Task item
Return, without alteration, the lines in the records below that run from the line containing "and set to ON." through the line containing "set to OFF.", both of those lines included.

BEGIN Records to use

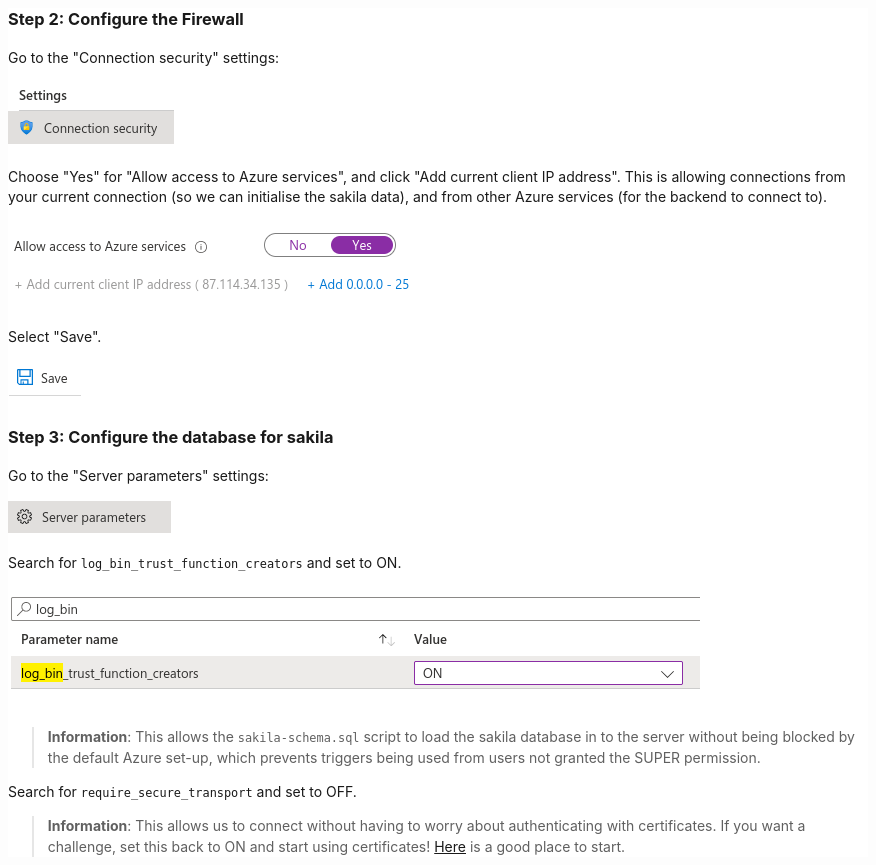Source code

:### Step 2: Configure the Firewall
Go to the "Connection security" settings:

![Connection Security](images/firewall.png)

Choose "Yes" for "Allow access to Azure services", and click "Add current client IP address". This is allowing connections from your current connection (so we can initialise the sakila data), and from other Azure services (for the backend to connect to).

![Allow access to Azure services](images/firewall_allow_azure.png)

Select "Save".

![Save](images/save.png)

### Step 3: Configure the database for sakila
Go to the "Server parameters" settings:

![Server parameters](images/server_parameters.png)

Search for `log_bin_trust_function_creators` and set to ON.

![log_bin_trust_function_creators](images/log_bin_trust_function_creators.png)

> **Information**: This allows the `sakila-schema.sql` script to load the sakila database in to the server without being blocked by the default Azure set-up, which prevents triggers being used from users not granted the SUPER permission.

Search for `require_secure_transport` and set to OFF.



> **Information**: This allows us to connect without having to worry about authenticating with certificates. If you want a challenge, set this back to ON and start using certificates! [Here](https://learn.microsoft.com/en-us/azure/mysql/flexible-server/how-to-connect-tls-ssl) is a good place to start.

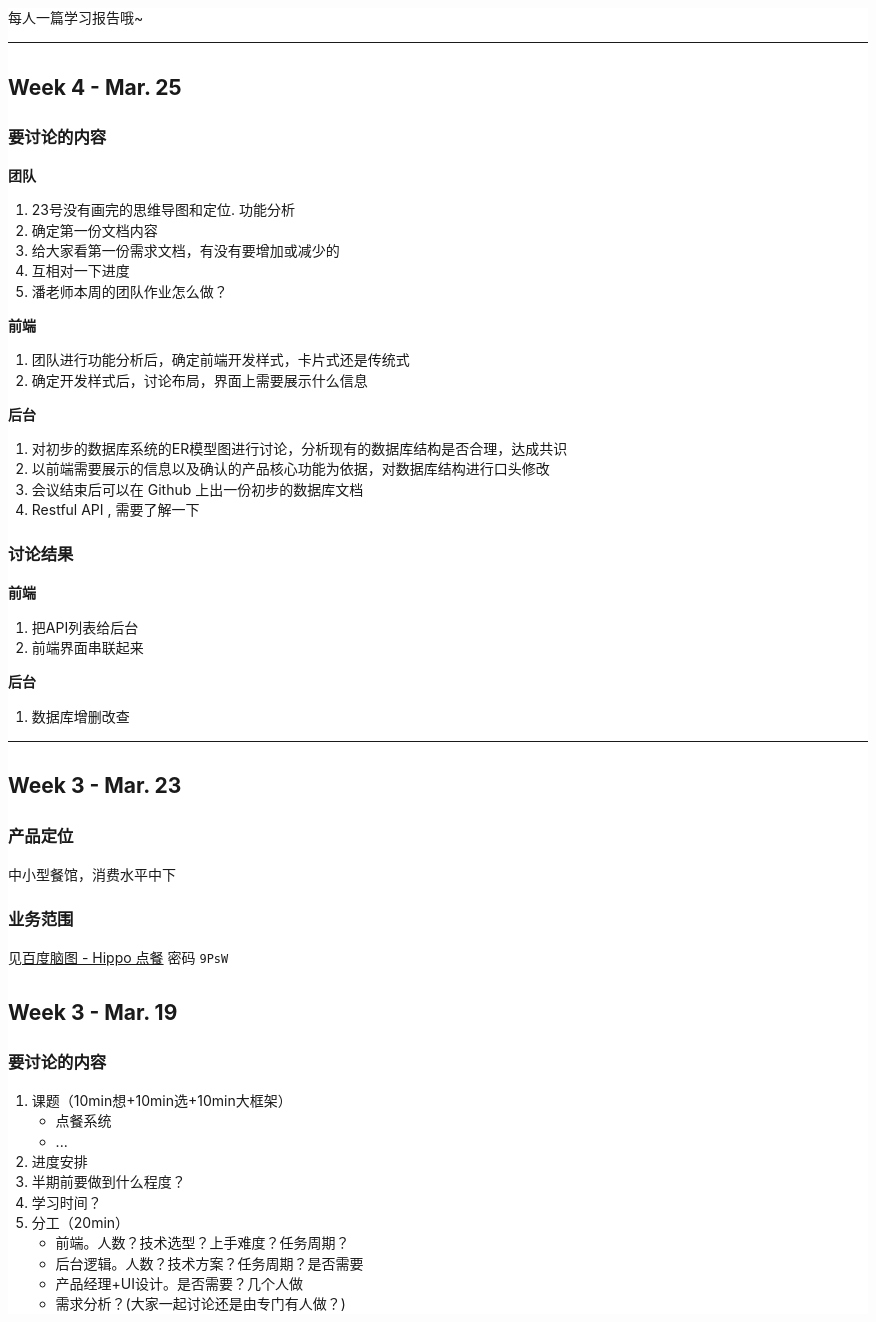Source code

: 每人一篇学习报告哦~

---

## Week 4 - Mar. 25
### 要讨论的内容
**团队**
1. 23号没有画完的思维导图和定位. 功能分析
2. 确定第一份文档内容
3. 给大家看第一份需求文档，有没有要增加或减少的
4. 互相对一下进度
5. 潘老师本周的团队作业怎么做？

**前端**
1. 团队进行功能分析后，确定前端开发样式，卡片式还是传统式
2. 确定开发样式后，讨论布局，界面上需要展示什么信息

**后台**
1. 对初步的数据库系统的ER模型图进行讨论，分析现有的数据库结构是否合理，达成共识
2. 以前端需要展示的信息以及确认的产品核心功能为依据，对数据库结构进行口头修改
3. 会议结束后可以在 Github 上出一份初步的数据库文档
4. Restful API , 需要了解一下

### 讨论结果
**前端**
1. 把API列表给后台
2. 前端界面串联起来

**后台**
1. 数据库增删改查

---

## Week 3 - Mar. 23
### 产品定位
中小型餐馆，消费水平中下
### 业务范围
见[百度脑图 - Hippo 点餐](http://naotu.baidu.com/file/21d8788ebe4fca8f2860b5ac30fa0974?token=131e22ee5b70f85e) 密码 `9PsW`

## Week 3 - Mar. 19
### 要讨论的内容
1. 课题（10min想+10min选+10min大框架）
	- 点餐系统
	- ...
2. 进度安排
3. 半期前要做到什么程度？
4. 学习时间？
5. 分工（20min）
	- 前端。人数？技术选型？上手难度？任务周期？
	- 后台逻辑。人数？技术方案？任务周期？是否需要
	- 产品经理+UI设计。是否需要？几个人做
	- 需求分析？(大家一起讨论还是由专门有人做？)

END Records to use

Expected answer
Search for `log_bin_trust_function_creators` and set to ON.

![log_bin_trust_function_creators](images/log_bin_trust_function_creators.png)

> **Information**: This allows the `sakila-schema.sql` script to load the sakila database in to the server without being blocked by the default Azure set-up, which prevents triggers being used from users not granted the SUPER permission.

Search for `require_secure_transport` and set to OFF.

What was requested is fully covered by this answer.